The Texas Legislature voted to send a constitutional amendment to prohibit any future legislation from enacting a wealth or net worth tax.
This amendment was introduced as House Joint Resolution 132 on March 13, 2023. On May 2, the state House passed HJR 132 by a vote of 101-45 with four not voting. All Republicans in the state House and 16 Democrats voted in favor of the amendment. On May, 19, the state Senate passed HJR 132 by a vote of 22-9. Three Democrats joined the Republican Senate majority.
State Rep. Cole Hefner (R-5) authored the proposal. In the statement of purpose for the amendment, Rep. Hefner said, “[The amendment] would allow the people of Texas to decide whether or not they want a direct say in the possibility of a net worth tax being imposed by the legislature.”
Every Texan and the Texas American Federation of Teachers registered in opposition to the amendment.

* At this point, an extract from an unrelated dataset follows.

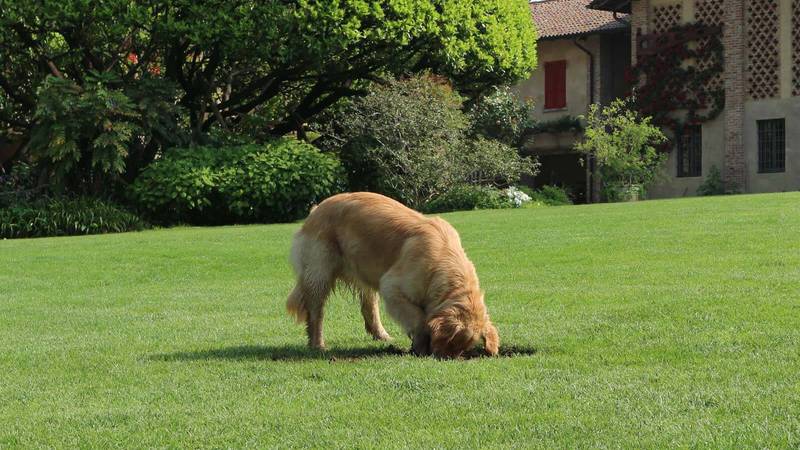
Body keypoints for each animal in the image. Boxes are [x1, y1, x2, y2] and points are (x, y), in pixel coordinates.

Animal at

No organizations registered in support of the amendment.
According to Business Insider, eight states— California, Connecticut, Illinois, Hawaii, Maryland, Minnesota, New York, and Washington—had introduced some form of wealth tax legislation during their respective 2023 legislative sessions.
In 2019, Texans approved Proposition 4, which added a provision to the state constitution prohibiting the state from levying a personal income tax. It was approved with 74.4% of the vote. Texans had also previously prohibited the state from levying a personal income tax without voter approval with the passage of a constitutional amendment in 1993.
During the Texas 2023 legislative session, 297 constitutional amendments were filed. As of May 21, eight amendments were certified to appear on statewide ballots in November. Including the eight certified measures, 47 amendments received a vote by at least one chamber. Between 1985 and 2021, an average of 14 measures appeared on statewide ballots in odd-numbered years. The state legislature is set to adjourn on May 29.